* Exercises to complete:
A. On the Hermes page, what happens to jobs when direct dispatch fails?
B. Reproduce a section of the Hermes page word for word, starting with "What makes it" and going on through "at the client.".

* Text segment:

====

Skip to content

Philip-Machar/hermes

Repository files navigation

Hermes

A production-grade distributed job processing system built in Go — featuring a gRPC control plane, intelligent load-balanced HTTP dispatch, RabbitMQ-backed durability, graceful shutdown, a real-time web dashboard, and a fully containerised deployment.

Go Version RabbitMQ gRPC Docker CI License: MIT


Overview

Hermes is built around a control plane / data plane separation — the same architectural principle used by systems like Kubernetes and Envoy. Workers self-register via gRPC, continuously heartbeat their load status, and receive jobs either through direct HTTP dispatch (the fast path) or via a durable RabbitMQ queue (the reliable fallback). The entire system starts with a single docker-compose up.

What makes it interesting:

  • No external coordination service. The registry is in-memory with TTL-based expiry, kept consistent by the heartbeat protocol.
  • Jobs are never dropped. If direct dispatch fails, they fall back to RabbitMQ automatically — no retry logic needed at the client.
  • Workers report real load metrics. The router picks the least-loaded worker, not just any alive one.

====

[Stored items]
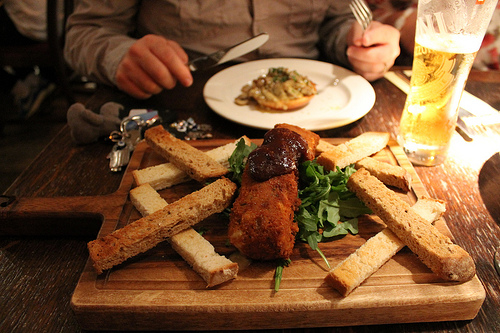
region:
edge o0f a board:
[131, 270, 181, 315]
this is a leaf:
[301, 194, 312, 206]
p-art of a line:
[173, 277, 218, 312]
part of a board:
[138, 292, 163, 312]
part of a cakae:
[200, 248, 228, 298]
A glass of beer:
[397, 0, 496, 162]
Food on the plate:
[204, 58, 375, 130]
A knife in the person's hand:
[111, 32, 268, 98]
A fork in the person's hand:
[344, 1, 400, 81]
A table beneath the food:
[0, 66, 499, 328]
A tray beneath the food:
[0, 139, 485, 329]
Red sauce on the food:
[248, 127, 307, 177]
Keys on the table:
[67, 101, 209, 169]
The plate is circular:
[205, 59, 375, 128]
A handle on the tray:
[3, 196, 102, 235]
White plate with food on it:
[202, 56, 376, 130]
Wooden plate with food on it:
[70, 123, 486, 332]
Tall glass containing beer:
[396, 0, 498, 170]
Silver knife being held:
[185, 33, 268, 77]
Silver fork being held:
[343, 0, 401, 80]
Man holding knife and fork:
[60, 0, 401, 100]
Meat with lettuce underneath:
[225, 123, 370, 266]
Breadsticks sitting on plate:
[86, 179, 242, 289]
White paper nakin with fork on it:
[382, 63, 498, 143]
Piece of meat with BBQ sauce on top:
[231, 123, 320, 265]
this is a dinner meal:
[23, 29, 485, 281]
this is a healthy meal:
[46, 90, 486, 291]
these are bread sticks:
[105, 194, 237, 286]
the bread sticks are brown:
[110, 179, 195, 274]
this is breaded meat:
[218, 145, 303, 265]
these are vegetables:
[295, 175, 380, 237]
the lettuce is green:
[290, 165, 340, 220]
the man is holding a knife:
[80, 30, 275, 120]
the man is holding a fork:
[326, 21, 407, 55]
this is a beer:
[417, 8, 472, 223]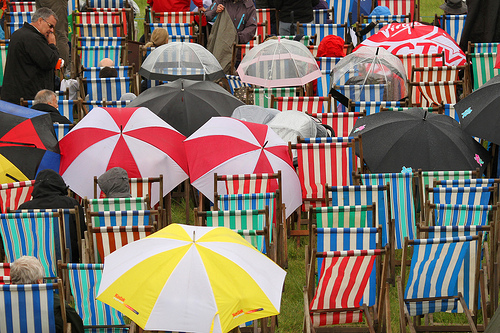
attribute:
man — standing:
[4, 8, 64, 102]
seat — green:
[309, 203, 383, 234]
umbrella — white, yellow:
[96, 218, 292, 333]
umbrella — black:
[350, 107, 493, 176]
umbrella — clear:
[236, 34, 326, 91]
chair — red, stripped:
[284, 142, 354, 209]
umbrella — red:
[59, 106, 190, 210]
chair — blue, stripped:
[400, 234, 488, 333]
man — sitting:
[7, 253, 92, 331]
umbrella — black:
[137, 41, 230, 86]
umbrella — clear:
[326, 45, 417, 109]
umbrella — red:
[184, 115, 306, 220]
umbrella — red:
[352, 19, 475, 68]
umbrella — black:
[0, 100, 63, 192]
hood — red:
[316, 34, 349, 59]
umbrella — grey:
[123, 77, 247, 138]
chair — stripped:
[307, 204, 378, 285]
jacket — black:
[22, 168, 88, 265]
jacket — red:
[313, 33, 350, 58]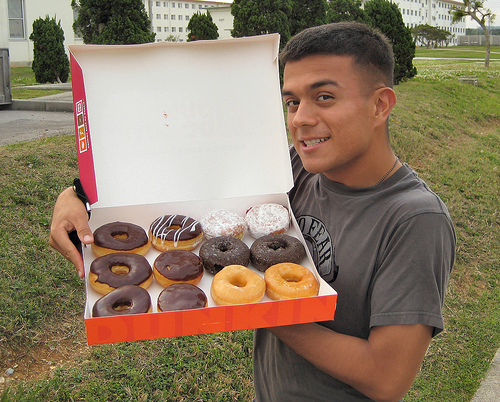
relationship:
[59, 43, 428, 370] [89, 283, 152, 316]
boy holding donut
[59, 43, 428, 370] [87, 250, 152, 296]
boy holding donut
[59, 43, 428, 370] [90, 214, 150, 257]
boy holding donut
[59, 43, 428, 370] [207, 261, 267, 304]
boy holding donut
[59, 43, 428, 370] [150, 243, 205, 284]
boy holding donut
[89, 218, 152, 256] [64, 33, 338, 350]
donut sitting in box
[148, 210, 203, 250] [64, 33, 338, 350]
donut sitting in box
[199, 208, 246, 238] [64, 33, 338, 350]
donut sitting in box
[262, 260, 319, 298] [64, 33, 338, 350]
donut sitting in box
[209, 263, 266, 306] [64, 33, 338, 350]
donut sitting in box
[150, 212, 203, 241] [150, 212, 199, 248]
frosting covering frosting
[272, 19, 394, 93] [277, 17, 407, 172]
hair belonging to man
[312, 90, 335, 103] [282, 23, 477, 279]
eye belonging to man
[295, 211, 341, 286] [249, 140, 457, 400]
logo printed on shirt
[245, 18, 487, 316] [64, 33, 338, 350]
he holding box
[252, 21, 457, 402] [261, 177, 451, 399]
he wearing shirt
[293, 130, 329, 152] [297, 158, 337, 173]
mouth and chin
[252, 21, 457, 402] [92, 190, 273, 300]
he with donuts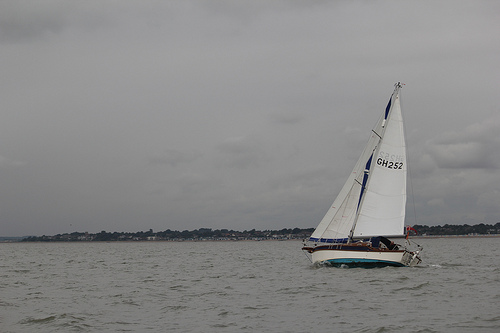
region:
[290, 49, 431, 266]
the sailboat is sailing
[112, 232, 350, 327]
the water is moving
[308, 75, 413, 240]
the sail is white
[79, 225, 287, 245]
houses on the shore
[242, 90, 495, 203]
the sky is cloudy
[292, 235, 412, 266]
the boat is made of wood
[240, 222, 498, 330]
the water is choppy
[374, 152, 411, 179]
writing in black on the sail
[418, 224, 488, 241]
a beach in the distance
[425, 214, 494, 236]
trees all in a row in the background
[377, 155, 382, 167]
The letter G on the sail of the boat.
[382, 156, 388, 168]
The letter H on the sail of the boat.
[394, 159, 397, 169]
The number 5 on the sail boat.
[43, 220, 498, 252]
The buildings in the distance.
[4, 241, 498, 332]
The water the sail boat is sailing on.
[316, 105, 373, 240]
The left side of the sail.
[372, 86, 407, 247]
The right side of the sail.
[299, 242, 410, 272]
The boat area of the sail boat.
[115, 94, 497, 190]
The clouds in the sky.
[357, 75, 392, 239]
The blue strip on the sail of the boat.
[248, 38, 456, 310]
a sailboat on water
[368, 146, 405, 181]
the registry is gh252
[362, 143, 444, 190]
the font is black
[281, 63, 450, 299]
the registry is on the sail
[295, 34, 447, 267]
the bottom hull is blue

====

* Task responses:
A. They fall back to RabbitMQ automatically.

B.
What makes it interesting:

  • No external coordination service. The registry is in-memory with TTL-based expiry, kept consistent by the heartbeat protocol.
  • Jobs are never dropped. If direct dispatch fails, they fall back to RabbitMQ automatically — no retry logic needed at the client.